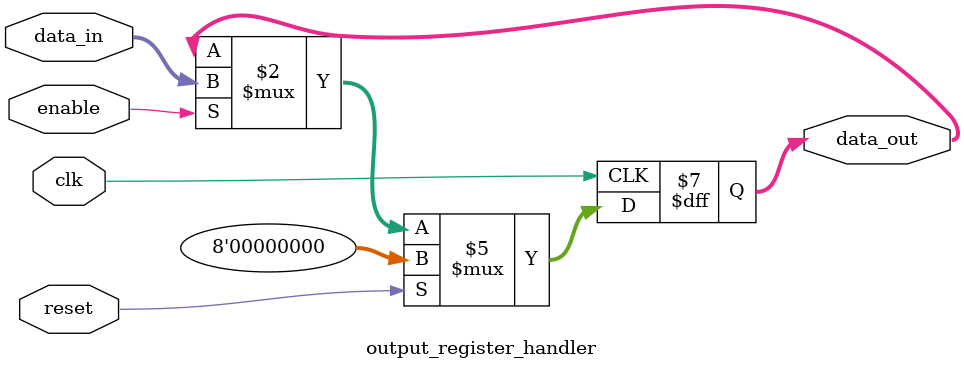
<source format=sv>

module gamma_correction_codec (
    input  wire        clk,          // 时钟输入
    input  wire        enable,       // 使能信号
    input  wire        reset,        // 复位信号
    input  wire [7:0]  pixel_in,     // 输入像素值
    input  wire [2:0]  gamma_factor, // gamma校正因子
    output wire [7:0]  pixel_out     // 输出校正后的像素值
);
    // 内部连线
    wire [7:0] corrected_value;
    
    // 实例化LUT模块
    gamma_lut_manager lut_unit (
        .gamma_factor(gamma_factor),
        .pixel_value(pixel_in),
        .corrected_value(corrected_value)
    );
    
    // 实例化输出寄存器模块
    output_register_handler output_unit (
        .clk(clk),
        .reset(reset),
        .enable(enable),
        .data_in(corrected_value),
        .data_out(pixel_out)
    );
    
endmodule

// LUT管理子模块
module gamma_lut_manager (
    input  wire [2:0] gamma_factor,
    input  wire [7:0] pixel_value,
    output wire [7:0] corrected_value
);
    // 声明LUT存储
    reg [15:0] gamma_lut [0:7][0:255];
    
    // 初始化查找表 - 展开for循环
    initial begin
        // g = 0
        gamma_lut[0][0] = 0 * 1;
        gamma_lut[0][1] = 1 * 1;
        gamma_lut[0][2] = 2 * 1;
        // ... 中间值省略 ...
        gamma_lut[0][254] = 254 * 1;
        gamma_lut[0][255] = 255 * 1;
        
        // g = 1
        gamma_lut[1][0] = 0 * 2;
        gamma_lut[1][1] = 1 * 2;
        gamma_lut[1][2] = 2 * 2;
        // ... 中间值省略 ...
        gamma_lut[1][254] = 254 * 2;
        gamma_lut[1][255] = 255 * 2;
        
        // g = 2
        gamma_lut[2][0] = 0 * 3;
        gamma_lut[2][1] = 1 * 3;
        gamma_lut[2][2] = 2 * 3;
        // ... 中间值省略 ...
        gamma_lut[2][254] = 254 * 3;
        gamma_lut[2][255] = 255 * 3;
        
        // g = 3
        gamma_lut[3][0] = 0 * 4;
        gamma_lut[3][1] = 1 * 4;
        gamma_lut[3][2] = 2 * 4;
        // ... 中间值省略 ...
        gamma_lut[3][254] = 254 * 4;
        gamma_lut[3][255] = 255 * 4;
        
        // g = 4
        gamma_lut[4][0] = 0 * 5;
        gamma_lut[4][1] = 1 * 5;
        gamma_lut[4][2] = 2 * 5;
        // ... 中间值省略 ...
        gamma_lut[4][254] = 254 * 5;
        gamma_lut[4][255] = 255 * 5;
        
        // g = 5
        gamma_lut[5][0] = 0 * 6;
        gamma_lut[5][1] = 1 * 6;
        gamma_lut[5][2] = 2 * 6;
        // ... 中间值省略 ...
        gamma_lut[5][254] = 254 * 6;
        gamma_lut[5][255] = 255 * 6;
        
        // g = 6
        gamma_lut[6][0] = 0 * 7;
        gamma_lut[6][1] = 1 * 7;
        gamma_lut[6][2] = 2 * 7;
        // ... 中间值省略 ...
        gamma_lut[6][254] = 254 * 7;
        gamma_lut[6][255] = 255 * 7;
        
        // g = 7
        gamma_lut[7][0] = 0 * 8;
        gamma_lut[7][1] = 1 * 8;
        gamma_lut[7][2] = 2 * 8;
        // ... 中间值省略 ...
        gamma_lut[7][254] = 254 * 8;
        gamma_lut[7][255] = 255 * 8;
    end
    
    // 查表操作，组合逻辑输出
    assign corrected_value = gamma_lut[gamma_factor][pixel_value][7:0];
    
endmodule

// 输出寄存器控制子模块
module output_register_handler (
    input  wire        clk,
    input  wire        reset,
    input  wire        enable,
    input  wire [7:0]  data_in,
    output reg  [7:0]  data_out
);
    // 寄存器操作
    always @(posedge clk) begin
        if (reset)
            data_out <= 8'd0;
        else if (enable)
            data_out <= data_in;
    end
    
endmodule
</source>
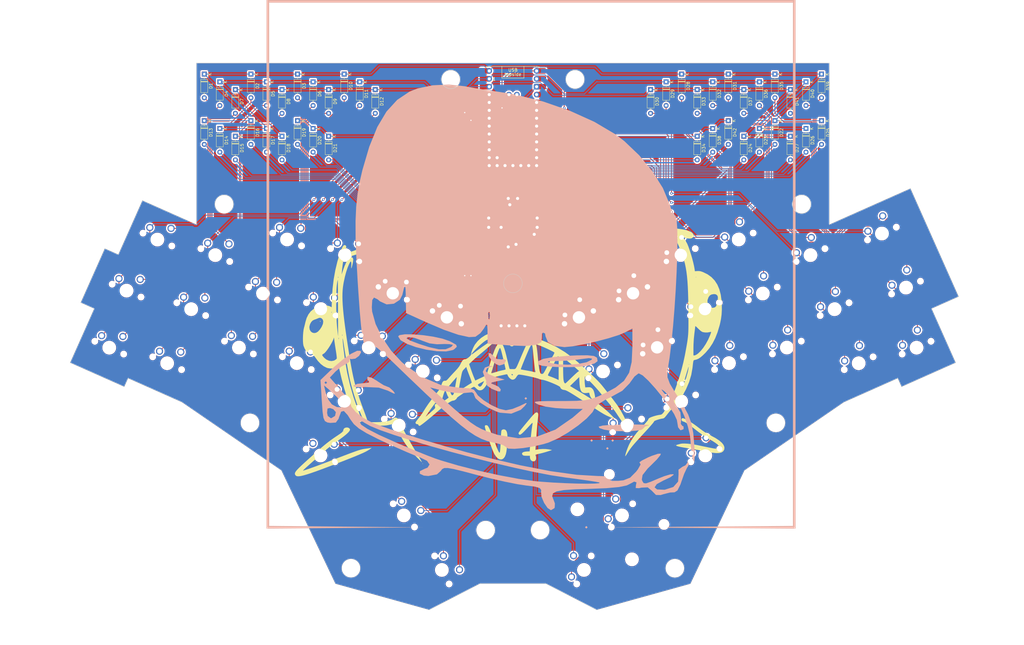
<source format=kicad_pcb>
(kicad_pcb
	(version 20240108)
	(generator "pcbnew")
	(generator_version "8.0")
	(general
		(thickness 1.6)
		(legacy_teardrops no)
	)
	(paper "A3")
	(layers
		(0 "F.Cu" signal)
		(31 "B.Cu" signal)
		(32 "B.Adhes" user "B.Adhesive")
		(33 "F.Adhes" user "F.Adhesive")
		(34 "B.Paste" user)
		(35 "F.Paste" user)
		(36 "B.SilkS" user "B.Silkscreen")
		(37 "F.SilkS" user "F.Silkscreen")
		(38 "B.Mask" user)
		(39 "F.Mask" user)
		(40 "Dwgs.User" user "User.Drawings")
		(41 "Cmts.User" user "User.Comments")
		(42 "Eco1.User" user "User.Eco1")
		(43 "Eco2.User" user "User.Eco2")
		(44 "Edge.Cuts" user)
		(45 "Margin" user)
		(46 "B.CrtYd" user "B.Courtyard")
		(47 "F.CrtYd" user "F.Courtyard")
		(48 "B.Fab" user)
		(49 "F.Fab" user)
		(50 "User.1" user)
		(51 "User.2" user)
		(52 "User.3" user)
		(53 "User.4" user)
		(54 "User.5" user)
		(55 "User.6" user)
		(56 "User.7" user)
		(57 "User.8" user)
		(58 "User.9" user)
	)
	(setup
		(pad_to_mask_clearance 0)
		(allow_soldermask_bridges_in_footprints no)
		(aux_axis_origin 185.79 126.34)
		(grid_origin 216.252839 96.656024)
		(pcbplotparams
			(layerselection 0x00010fc_ffffffff)
			(plot_on_all_layers_selection 0x0000000_00000000)
			(disableapertmacros no)
			(usegerberextensions yes)
			(usegerberattributes yes)
			(usegerberadvancedattributes yes)
			(creategerberjobfile no)
			(dashed_line_dash_ratio 12.000000)
			(dashed_line_gap_ratio 3.000000)
			(svgprecision 4)
			(plotframeref no)
			(viasonmask no)
			(mode 1)
			(useauxorigin no)
			(hpglpennumber 1)
			(hpglpenspeed 20)
			(hpglpendiameter 15.000000)
			(pdf_front_fp_property_popups yes)
			(pdf_back_fp_property_popups yes)
			(dxfpolygonmode yes)
			(dxfimperialunits yes)
			(dxfusepcbnewfont yes)
			(psnegative no)
			(psa4output no)
			(plotreference yes)
			(plotvalue yes)
			(plotfptext yes)
			(plotinvisibletext no)
			(sketchpadsonfab no)
			(subtractmaskfromsilk no)
			(outputformat 1)
			(mirror no)
			(drillshape 0)
			(scaleselection 1)
			(outputdirectory "C:/Users/armin/Desktop/HammerheadTestRun")
		)
	)
	(net 0 "")
	(net 1 "Row 0")
	(net 2 "Net-(D1-A)")
	(net 3 "Net-(D2-A)")
	(net 4 "Net-(D3-A)")
	(net 5 "Row 1")
	(net 6 "Net-(D4-A)")
	(net 7 "Net-(D5-A)")
	(net 8 "Net-(D6-A)")
	(net 9 "Net-(D7-A)")
	(net 10 "Row 2")
	(net 11 "Net-(D8-A)")
	(net 12 "Net-(D9-A)")
	(net 13 "Net-(D10-A)")
	(net 14 "Net-(D11-A)")
	(net 15 "Net-(D12-A)")
	(net 16 "Net-(D13-A)")
	(net 17 "Net-(D14-A)")
	(net 18 "Net-(D15-A)")
	(net 19 "Net-(D16-A)")
	(net 20 "Net-(D17-A)")
	(net 21 "Net-(D18-A)")
	(net 22 "Row 3")
	(net 23 "Net-(D19-A)")
	(net 24 "Net-(D20-A)")
	(net 25 "Net-(D21-A)")
	(net 26 "Net-(D22-A)")
	(net 27 "Net-(D23-A)")
	(net 28 "Net-(D24-A)")
	(net 29 "Net-(D25-A)")
	(net 30 "Net-(D26-A)")
	(net 31 "Net-(D27-A)")
	(net 32 "Net-(D28-A)")
	(net 33 "Net-(D29-A)")
	(net 34 "Net-(D30-A)")
	(net 35 "Net-(D31-A)")
	(net 36 "Net-(D32-A)")
	(net 37 "Net-(D33-A)")
	(net 38 "Net-(D34-A)")
	(net 39 "Net-(D35-A)")
	(net 40 "Net-(D36-A)")
	(net 41 "Net-(D37-A)")
	(net 42 "Net-(D38-A)")
	(net 43 "Net-(D39-A)")
	(net 44 "Net-(D40-A)")
	(net 45 "Net-(D41-A)")
	(net 46 "Net-(D42-A)")
	(net 47 "Col 0")
	(net 48 "Col 1")
	(net 49 "Col 2")
	(net 50 "Col 3")
	(net 51 "Col 4")
	(net 52 "Col 5")
	(net 53 "Col 6")
	(net 54 "Col 7")
	(net 55 "Col 8")
	(net 56 "Col 9")
	(net 57 "Col 10")
	(net 58 "Col 11")
	(net 59 "SDA")
	(net 60 "unconnected-(U1-GND-Pad4)")
	(net 61 "Ground B")
	(net 62 "unconnected-(U1-D--Pad33)")
	(net 63 "SCL")
	(net 64 "PIN C")
	(net 65 "unconnected-(U1-D+-Pad32)")
	(net 66 "PIN A")
	(net 67 "unconnected-(U1-P25-Pad34)")
	(net 68 "3.3v ")
	(net 69 "PIN D")
	(net 70 "Ground")
	(net 71 "unconnected-(U1-RST-Pad15)")
	(net 72 "PIN B")
	(net 73 "unconnected-(U1-5V-Pad13)")
	(net 74 "Encoder 1")
	(net 75 "Encoder 2")
	(net 76 "Encoder SW")
	(net 77 "unconnected-(S1-D_2-Pad11)")
	(footprint "Diode_THT:D_DO-35_SOD27_P7.62mm_Horizontal" (layer "F.Cu") (at 290.535603 44.26592 -90))
	(footprint "PCM_marbastlib-mx:SW_MX_1u" (layer "F.Cu") (at 327.484484 132.352591 24))
	(footprint "Diode_THT:D_DO-35_SOD27_P7.62mm_Horizontal" (layer "F.Cu") (at 121.970321 41.76592 -90))
	(footprint "PCM_marbastlib-mx:SW_MX_1u" (layer "F.Cu") (at 128.118548 127.311288 -24))
	(footprint "Diode_THT:D_DO-35_SOD27_P7.62mm_Horizontal" (layer "F.Cu") (at 260.535603 44.26592 -90))
	(footprint "Diode_THT:D_DO-35_SOD27_P7.62mm_Horizontal" (layer "F.Cu") (at 290.535603 59.26592 -90))
	(footprint "PCM_marbastlib-mx:SW_MX_1u" (layer "F.Cu") (at 270.394521 144.635045 24))
	(footprint "Diode_THT:D_DO-35_SOD27_P7.62mm_Horizontal" (layer "F.Cu") (at 136.970321 41.76592 -90))
	(footprint "PCM_marbastlib-mx:SW_MX_1u" (layer "F.Cu") (at 179.514197 152.383378 -24))
	(footprint "Samacsys:RKJXT1F42001" (layer "F.Cu") (at 216.252839 87.106024))
	(footprint "PCM_marbastlib-mx:SW_MX_1u" (layer "F.Cu") (at 112.769527 114.94955 -24))
	(footprint "PCM_marbastlib-mx:SW_MX_1u" (layer "F.Cu") (at 146.741799 132.318985 -24))
	(footprint "Diode_THT:D_DO-35_SOD27_P7.62mm_Horizontal" (layer "F.Cu") (at 166.970321 41.76592 -90))
	(footprint "Diode_THT:D_DO-35_SOD27_P7.62mm_Horizontal" (layer "F.Cu") (at 116.970321 54.26592 -90))
	(footprint "Diode_THT:D_DO-35_SOD27_P7.62mm_Horizontal" (layer "F.Cu") (at 280.535603 41.76592 -90))
	(footprint "PCM_marbastlib-mx:SW_MX_1u" (layer "F.Cu") (at 195.010864 117.577296 -24))
	(footprint "PCM_marbastlib-mx:SW_MX_1u" (layer "F.Cu") (at 346.107734 127.344895 24))
	(footprint "PCM_marbastlib-mx:SW_MX_1u" (layer "F.Cu") (at 135.866881 109.908247 -24))
	(footprint "Diode_THT:D_DO-35_SOD27_P7.62mm_Horizontal" (layer "F.Cu") (at 295.535603 56.76592 -90))
	(footprint "Diode_THT:D_DO-35_SOD27_P7.62mm_Horizontal" (layer "F.Cu") (at 121.970321 56.76592 -90))
	(footprint "PCM_marbastlib-mx:SW_MX_1u" (layer "F.Cu") (at 245.243147 134.980337 24))
	(footprint "PCM_marbastlib-mx:SW_MX_1.75u" (layer "F.Cu") (at 251.350029 181.348664 47.5))
	(footprint "Diode_THT:D_DO-35_SOD27_P7.62mm_Horizontal" (layer "F.Cu") (at 146.970321 54.26592 -90))
	(footprint "PCM_marbastlib-mx:SW_MX_1u" (layer "F.Cu") (at 304.38713 127.311288 24))
	(footprint "Diode_THT:D_DO-35_SOD27_P7.62mm_Horizontal" (layer "F.Cu") (at 275.535603 59.26592 -90))
	(footprint "PCM_marbastlib-xp-promicroish:Helios_ACH" (layer "F.Cu") (at 216.252962 54.75102))
	(footprint "PCM_marbastlib-mx:SW_MX_1.5u" (layer "F.Cu") (at 334.961829 90.60173 24))
	(footprint "PCM_marbastlib-mx:SW_MX_1u" (layer "F.Cu") (at 169.85949 127.232004 -24))
	(footprint "PCM_marbastlib-mx:SW_MX_1u"
		(layer "F.Cu")
		(uuid "607d252a-81c7-4fd1-9c11-d4a75a1935c6")
		(at 270.267213 97.512903 24)
		(descr "Footprint for Cherry MX style switches")
		(tags "cherry mx switch")
		(property "Reference" "SW28"
			(at 0 3.175 24)
			(layer "Dwgs.User")
			(hide yes)
			(uuid "ba92973b-748b-4f45-b
... [1957109 chars truncated]
</source>
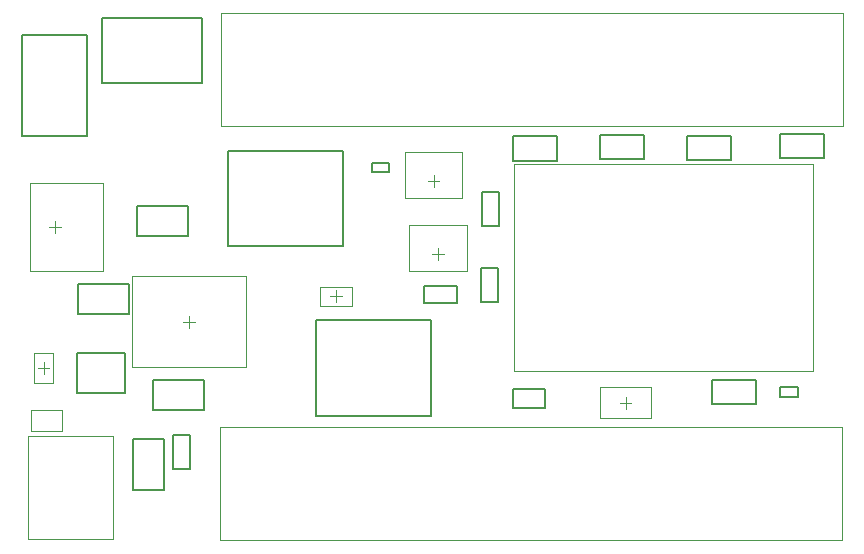
<source format=gbr>
G04*
G04 #@! TF.GenerationSoftware,Altium Limited,Altium Designer,24.1.2 (44)*
G04*
G04 Layer_Color=32768*
%FSLAX44Y44*%
%MOMM*%
G71*
G04*
G04 #@! TF.SameCoordinates,5DE7BCAC-930E-4ACC-850D-064FDCF0EFED*
G04*
G04*
G04 #@! TF.FilePolarity,Positive*
G04*
G01*
G75*
%ADD11C,0.2000*%
%ADD71C,0.1000*%
%ADD72C,0.0500*%
D11*
X68485Y389966D02*
X153485D01*
X68485D02*
Y444966D01*
X153485D01*
Y389966D02*
Y444966D01*
X55600Y345327D02*
Y430326D01*
X600Y345327D02*
X55600D01*
X600D02*
Y430326D01*
X55600D01*
X91381Y194229D02*
Y219791D01*
X48319D02*
X91381D01*
X48319Y194229D02*
Y219791D01*
Y194229D02*
X91381D01*
X141223Y260208D02*
Y285770D01*
X98161D02*
X141223D01*
X98161Y260208D02*
Y285770D01*
Y260208D02*
X141223D01*
X47224Y127120D02*
Y161120D01*
Y127120D02*
X87931D01*
Y161120D01*
X47224D02*
X87931D01*
X111819Y112949D02*
Y138511D01*
Y112949D02*
X154881D01*
Y138511D01*
X111819D02*
X154881D01*
X95169Y45779D02*
X120731D01*
Y88841D01*
X95169D02*
X120731D01*
X95169Y45779D02*
Y88841D01*
X128829Y92030D02*
X142951D01*
X128829Y62909D02*
Y92030D01*
Y62909D02*
X142951D01*
Y92030D01*
X443690Y115190D02*
Y131190D01*
X416607D02*
X443690D01*
X416607Y115190D02*
Y131190D01*
Y115190D02*
X443690D01*
X642240Y124270D02*
X658240D01*
X642240D02*
Y132270D01*
X658240D01*
Y124270D02*
Y132270D01*
X249700Y189090D02*
X347200D01*
Y108090D02*
Y189090D01*
X249700Y108090D02*
X347200D01*
X249700D02*
Y189090D01*
X489877Y346200D02*
X527535D01*
Y325579D02*
Y346200D01*
X489877Y325579D02*
X527535D01*
X489877D02*
Y346200D01*
X584955Y117959D02*
X622613D01*
X584955D02*
Y138581D01*
X622613D01*
Y117959D02*
Y138581D01*
X563781Y324880D02*
X601439D01*
X563781D02*
Y345502D01*
X601439D01*
Y324880D02*
Y345502D01*
X642465Y326277D02*
X680123D01*
X642465D02*
Y346898D01*
X680123D01*
Y326277D02*
Y346898D01*
X175453Y251842D02*
Y332842D01*
Y251842D02*
X272954D01*
Y332842D01*
X175453D02*
X272954D01*
X390019Y297674D02*
X404640D01*
X390019Y269016D02*
Y297674D01*
Y269016D02*
X404640D01*
Y297674D01*
X369463Y203509D02*
Y218131D01*
X340805D02*
X369463D01*
X340805Y203509D02*
Y218131D01*
Y203509D02*
X369463D01*
X389320Y233599D02*
X403941D01*
X389320Y204941D02*
Y233599D01*
Y204941D02*
X403941D01*
Y233599D01*
X416436Y324182D02*
Y344804D01*
Y324182D02*
X454094D01*
Y344804D01*
X416436D02*
X454094D01*
X297226Y315020D02*
Y322520D01*
Y315020D02*
X311951D01*
Y322520D01*
X297226D02*
X311951D01*
D71*
X142240Y182960D02*
Y192960D01*
X137240Y187960D02*
X147240D01*
X19050Y143590D02*
Y153590D01*
X14050Y148590D02*
X24050D01*
X506810Y119380D02*
X516810D01*
X511810Y114380D02*
Y124380D01*
X266700Y204550D02*
Y214550D01*
X261700Y209550D02*
X271700D01*
X344250Y307340D02*
X354250D01*
X349250Y302340D02*
Y312340D01*
X348060Y245110D02*
X358060D01*
X353060Y240110D02*
Y250110D01*
D72*
X29030Y263090D02*
Y273090D01*
X24030Y268090D02*
X34030D01*
X69530Y230590D02*
Y305590D01*
X7780Y230590D02*
X69530D01*
X7780D02*
Y305590D01*
X69530D01*
X94240Y149460D02*
X190240D01*
X94240Y226460D02*
X190240D01*
Y149460D02*
Y226460D01*
X94240Y149460D02*
Y226460D01*
X11050Y161590D02*
X27050D01*
X11050Y135590D02*
X27050D01*
Y161590D01*
X11050Y135590D02*
Y161590D01*
X34590Y95390D02*
Y112890D01*
X8590D02*
X34590D01*
X8590Y95390D02*
Y112890D01*
Y95390D02*
X34590D01*
X78200Y3660D02*
Y90960D01*
X5700Y3660D02*
X78200D01*
X5700D02*
Y90960D01*
X78200D01*
X533310Y106380D02*
Y132380D01*
X490310Y106380D02*
Y132380D01*
Y106380D02*
X533310D01*
X490310Y132380D02*
X533310D01*
X253200Y217550D02*
X280200D01*
X253200Y201550D02*
X280200D01*
X253200D02*
Y217550D01*
X280200Y201550D02*
Y217550D01*
X169006Y353168D02*
X696006D01*
X169006D02*
Y449168D01*
X696006D01*
Y353168D02*
Y449168D01*
X168337Y98647D02*
X695337D01*
Y2648D02*
Y98647D01*
X168337Y2648D02*
X695337D01*
X168337D02*
Y98647D01*
X324750Y331840D02*
X373750D01*
X324750Y292990D02*
Y331840D01*
X373750Y292990D02*
Y331840D01*
X324750Y292990D02*
X373750D01*
X328560Y269610D02*
X377560D01*
X328560Y230760D02*
Y269610D01*
X377560Y230760D02*
Y269610D01*
X328560Y230760D02*
X377560D01*
X670770Y146110D02*
Y321110D01*
X417020D02*
X670770D01*
X417020Y146110D02*
Y321110D01*
Y146110D02*
X670770D01*
M02*

</source>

# [Written task]
From the listing above, repeat exactly the lines starting at the line that includes "(layerselection 0x00010fc_ffffffff)" and ending at the line that includes "(dxfimperialunits yes)", with nothing outside that span.

# [Finished exercise]
			(layerselection 0x00010fc_ffffffff)
			(plot_on_all_layers_selection 0x0000000_00000000)
			(disableapertmacros no)
			(usegerberextensions yes)
			(usegerberattributes yes)
			(usegerberadvancedattributes yes)
			(creategerberjobfile no)
			(dashed_line_dash_ratio 12.000000)
			(dashed_line_gap_ratio 3.000000)
			(svgprecision 4)
			(plotframeref no)
			(viasonmask no)
			(mode 1)
			(useauxorigin no)
			(hpglpennumber 1)
			(hpglpenspeed 20)
			(hpglpendiameter 15.000000)
			(pdf_front_fp_property_popups yes)
			(pdf_back_fp_property_popups yes)
			(dxfpolygonmode yes)
			(dxfimperialunits yes)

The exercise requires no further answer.